Rightly so, said Irwin Stelzer in The Sunday Times. Only “a mere three months ago”, the president was looking into May’s eyes and promising her “a trade deal which will be a very, very big deal, a very powerful deal”. Yet he has already pulled the rug out from under her by siding with Boeing. “Hypocrisy abounds.” Boeing complains that Bombardier has received subsidies from both the Canadian and UK government­s, yet Boeing is itself ranked as America’s top recipient of taxpayer largesse by the Cato Institute; the World Trade Organisati­on claims the US plane-maker has “benefited from billions in illegal state subsidies”. Still, the president “is not a man to worry about hypocrisy”. Nor, indeed, the irony that slapping tariffs on Bombardier will mean higher prices for the 180 million people, most of them Americans, who fly with one of its biggest customers, Delta Air Lines.

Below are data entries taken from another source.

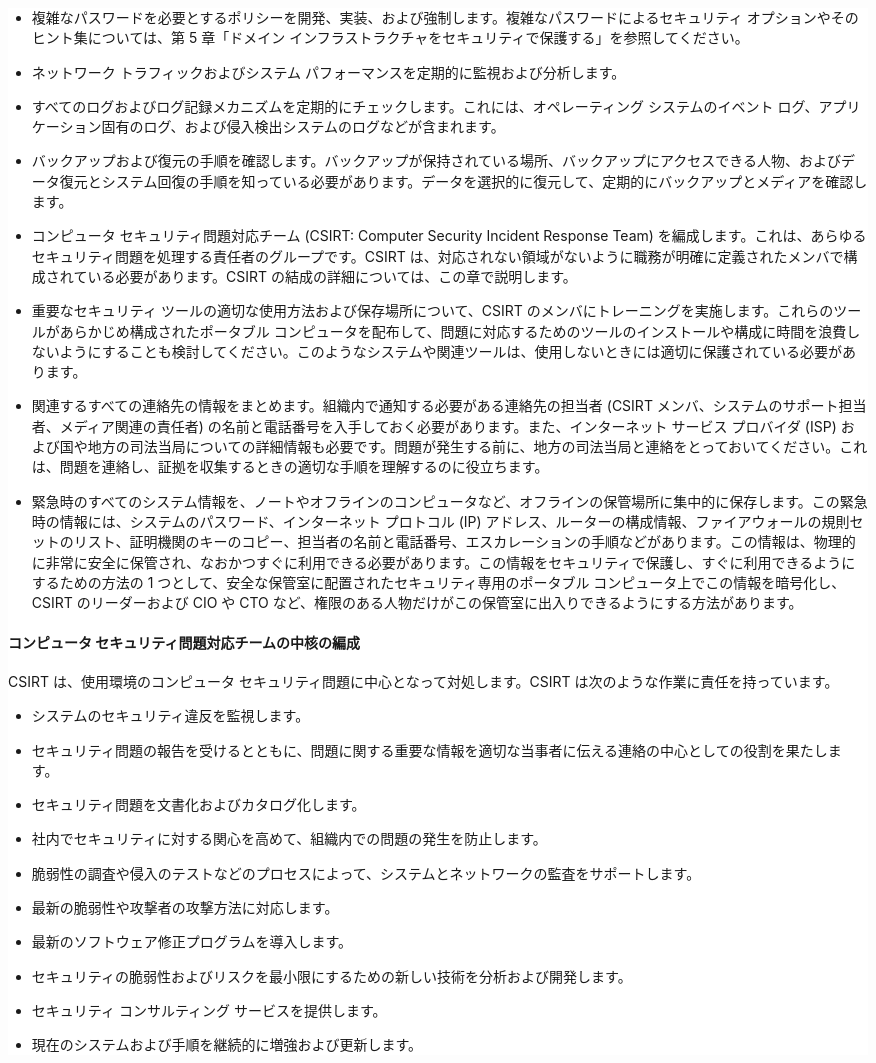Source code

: 
-   複雑なパスワードを必要とするポリシーを開発、実装、および強制します。複雑なパスワードによるセキュリティ オプションやそのヒント集については、第 5 章「ドメイン インフラストラクチャをセキュリティで保護する」を参照してください。


-   ネットワーク トラフィックおよびシステム パフォーマンスを定期的に監視および分析します。


-   すべてのログおよびログ記録メカニズムを定期的にチェックします。これには、オペレーティング システムのイベント ログ、アプリケーション固有のログ、および侵入検出システムのログなどが含まれます。


-   バックアップおよび復元の手順を確認します。バックアップが保持されている場所、バックアップにアクセスできる人物、およびデータ復元とシステム回復の手順を知っている必要があります。データを選択的に復元して、定期的にバックアップとメディアを確認します。


-   コンピュータ セキュリティ問題対応チーム (CSIRT: Computer Security Incident Response Team) を編成します。これは、あらゆるセキュリティ問題を処理する責任者のグループです。CSIRT は、対応されない領域がないように職務が明確に定義されたメンバで構成されている必要があります。CSIRT の結成の詳細については、この章で説明します。


-   重要なセキュリティ ツールの適切な使用方法および保存場所について、CSIRT のメンバにトレーニングを実施します。これらのツールがあらかじめ構成されたポータブル コンピュータを配布して、問題に対応するためのツールのインストールや構成に時間を浪費しないようにすることも検討してください。このようなシステムや関連ツールは、使用しないときには適切に保護されている必要があります。


-   関連するすべての連絡先の情報をまとめます。組織内で通知する必要がある連絡先の担当者 (CSIRT メンバ、システムのサポート担当者、メディア関連の責任者) の名前と電話番号を入手しておく必要があります。また、インターネット サービス プロバイダ (ISP) および国や地方の司法当局についての詳細情報も必要です。問題が発生する前に、地方の司法当局と連絡をとっておいてください。これは、問題を連絡し、証拠を収集するときの適切な手順を理解するのに役立ちます。


-   緊急時のすべてのシステム情報を、ノートやオフラインのコンピュータなど、オフラインの保管場所に集中的に保存します。この緊急時の情報には、システムのパスワード、インターネット プロトコル (IP) アドレス、ルーターの構成情報、ファイアウォールの規則セットのリスト、証明機関のキーのコピー、担当者の名前と電話番号、エスカレーションの手順などがあります。この情報は、物理的に非常に安全に保管され、なおかつすぐに利用できる必要があります。この情報をセキュリティで保護し、すぐに利用できるようにするための方法の 1 つとして、安全な保管室に配置されたセキュリティ専用のポータブル コンピュータ上でこの情報を暗号化し、CSIRT のリーダーおよび CIO や CTO など、権限のある人物だけがこの保管室に出入りできるようにする方法があります。



#### コンピュータ セキュリティ問題対応チームの中核の編成

CSIRT は、使用環境のコンピュータ セキュリティ問題に中心となって対処します。CSIRT は次のような作業に責任を持っています。

-   システムのセキュリティ違反を監視します。


-   セキュリティ問題の報告を受けるとともに、問題に関する重要な情報を適切な当事者に伝える連絡の中心としての役割を果たします。


-   セキュリティ問題を文書化およびカタログ化します。


-   社内でセキュリティに対する関心を高めて、組織内での問題の発生を防止します。


-   脆弱性の調査や侵入のテストなどのプロセスによって、システムとネットワークの監査をサポートします。


-   最新の脆弱性や攻撃者の攻撃方法に対応します。


-   最新のソフトウェア修正プログラムを導入します。


-   セキュリティの脆弱性およびリスクを最小限にするための新しい技術を分析および開発します。


-   セキュリティ コンサルティング サービスを提供します。


-   現在のシステムおよび手順を継続的に増強および更新します。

All is not lost for Bombardier’s Belfast workers, said The Observer. The company is close to signing a $1.1bn contract with airbaltic, “which could keep the factory in good shape while the US dispute rumbles on”. But this affair “demonstrat­es the risks of putting our faith in free trade just as the world becomes more protection­ist”. The “crunch point” could come in February, when the US Internatio­nal Trade Commission, which imposed the tariffs, makes its final decision, said the FT. Ironically, as Brexit talks proceed, success may hinge on how well the European Commission represents the UK case to internatio­nal trade bodies.